Die Bergherren im hohen Norden waren zähe Leute.
Ich speiste mit ihnen in eisigen Steinhallen und sie trugen dicke Pelze, Äxte und Schwerter
aus Stahl und Knochen bei sich.
Riesige Wölfe hielten sie als Haustiere und sie sangen dunkle Lieder
mit ihren rauen Stimmen und dem harten Akzent des Nordens.
Die Entdeckungsreisen des großen Mandulin
Aus der kaiserlichen Bibliothek des Östlichen Reiches
Am nächsten Morgen, war es ebenso kalt wie am Abend. Aus Junas Atmen bildeten sich kleine weiße Wölkchen. Sie, Adara und Finnian standen vor dem Stall und starrten in den Schnee.
Jemand hatte dort ein Symbol gezeichnet. Es erinnerte an ein Auge.
„Wisst ihr, was das sein soll?“, fragte Juna.
Sie hatte es irgendwo schon einmal gesehen. Sie wusste nur nicht mehr wo.
„Keine Ahnung“, antwortete Adara.
Es sah noch ganz frisch aus. Jemand musste noch vor kurzem hier gewesen sein. Aber wer sollte schon so ein Symbol vor einem abgelegenen Schafstall zeichnen?

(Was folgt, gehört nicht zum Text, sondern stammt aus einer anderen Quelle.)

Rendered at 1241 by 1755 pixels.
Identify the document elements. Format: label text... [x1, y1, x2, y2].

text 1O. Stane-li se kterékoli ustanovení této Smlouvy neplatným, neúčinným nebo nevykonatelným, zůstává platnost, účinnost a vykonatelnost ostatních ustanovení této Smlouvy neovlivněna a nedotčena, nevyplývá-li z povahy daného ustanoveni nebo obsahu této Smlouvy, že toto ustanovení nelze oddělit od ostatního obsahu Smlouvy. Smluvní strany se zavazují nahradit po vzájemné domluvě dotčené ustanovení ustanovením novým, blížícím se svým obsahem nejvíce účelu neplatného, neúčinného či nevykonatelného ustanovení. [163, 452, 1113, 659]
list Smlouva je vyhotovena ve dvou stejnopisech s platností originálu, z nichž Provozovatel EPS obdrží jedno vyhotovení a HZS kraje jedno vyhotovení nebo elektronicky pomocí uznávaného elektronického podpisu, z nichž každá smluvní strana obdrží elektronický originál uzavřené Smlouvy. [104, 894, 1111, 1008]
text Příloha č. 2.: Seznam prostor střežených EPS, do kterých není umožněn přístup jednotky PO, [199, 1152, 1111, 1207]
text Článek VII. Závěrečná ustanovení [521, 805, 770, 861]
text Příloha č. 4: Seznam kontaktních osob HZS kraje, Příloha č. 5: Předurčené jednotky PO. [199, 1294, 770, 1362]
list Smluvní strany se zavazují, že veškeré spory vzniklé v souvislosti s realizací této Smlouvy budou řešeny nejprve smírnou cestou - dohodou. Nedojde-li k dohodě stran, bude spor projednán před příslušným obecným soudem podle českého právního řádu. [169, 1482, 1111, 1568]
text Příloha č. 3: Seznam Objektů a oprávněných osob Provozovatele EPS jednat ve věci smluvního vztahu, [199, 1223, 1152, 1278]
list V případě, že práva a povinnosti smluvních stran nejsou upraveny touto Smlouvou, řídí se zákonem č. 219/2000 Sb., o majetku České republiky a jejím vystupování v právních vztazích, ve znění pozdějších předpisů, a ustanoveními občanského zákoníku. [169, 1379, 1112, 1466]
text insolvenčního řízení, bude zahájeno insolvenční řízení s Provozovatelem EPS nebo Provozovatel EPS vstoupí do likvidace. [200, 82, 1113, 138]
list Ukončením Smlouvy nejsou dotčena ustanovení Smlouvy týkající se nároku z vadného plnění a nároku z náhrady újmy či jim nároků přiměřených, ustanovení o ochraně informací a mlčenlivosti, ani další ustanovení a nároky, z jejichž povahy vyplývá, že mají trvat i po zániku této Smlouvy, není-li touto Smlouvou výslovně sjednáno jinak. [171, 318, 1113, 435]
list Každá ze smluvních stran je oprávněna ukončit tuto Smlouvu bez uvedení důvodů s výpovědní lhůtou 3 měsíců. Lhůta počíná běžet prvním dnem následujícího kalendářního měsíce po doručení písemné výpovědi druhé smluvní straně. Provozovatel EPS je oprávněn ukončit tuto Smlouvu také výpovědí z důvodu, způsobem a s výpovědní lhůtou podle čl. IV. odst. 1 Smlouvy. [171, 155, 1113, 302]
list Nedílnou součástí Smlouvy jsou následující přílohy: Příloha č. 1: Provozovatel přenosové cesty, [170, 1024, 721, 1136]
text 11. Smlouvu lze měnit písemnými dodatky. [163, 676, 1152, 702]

„Das waren die Morganen“, stellte Juna fest, „Wir sind auf der richtigen Spur.“
Ist das vielleicht der nächste Hinweis?, fragte sie sich. Bedeutet das, dass Thanatos Mutter wirklich eine Formori war?
„Und wohin soll uns diese Spur führen?“, wollte Adara wissen, „Das sind nur ein paar Striche mit einem Punkt in der Mitte.“
Juna nickte langsam. Mehr verstand sie auch nicht. Natürlich konnte es auch sein, dass jemand nur aus Spaß dieses merkwürdige Symbol dorthin gezeichnet hatte.
„Folgt mir“, sagte Finnian plötzlich.
Juna und Adara drehten sich überrascht zu ihm um. Für Juna war es immer noch merkwürdig, ihn ohne Kapuze zu sehen.
Finnians mandelförmigen Augen waren starr auf das Zeichen gerichtet.
„Ich weiß, was es bedeutet“, sagte er, „Wir sind hier in Utrao fertig und müssen weiter. Ihr habt alles herausgefunden, was nötig ist. Nun müssen wir an einen neuen Ort.“
Adara blinzelte: „Und das weißt du woher?“
Finnian ignorierte sie und ging schon einfach los.
„Wohin gehen wir jetzt überhaupt? Hey, warte! Warum antwortest du nie, wenn man dich was fragt?“
Auch Juna runzelte die Stirn. Was hieß das jetzt? Sie mussten schon wieder los? Sie waren doch erst seit vorgestern hier.
Sie und Adara sahen sich an, dann folgten sie Finnian.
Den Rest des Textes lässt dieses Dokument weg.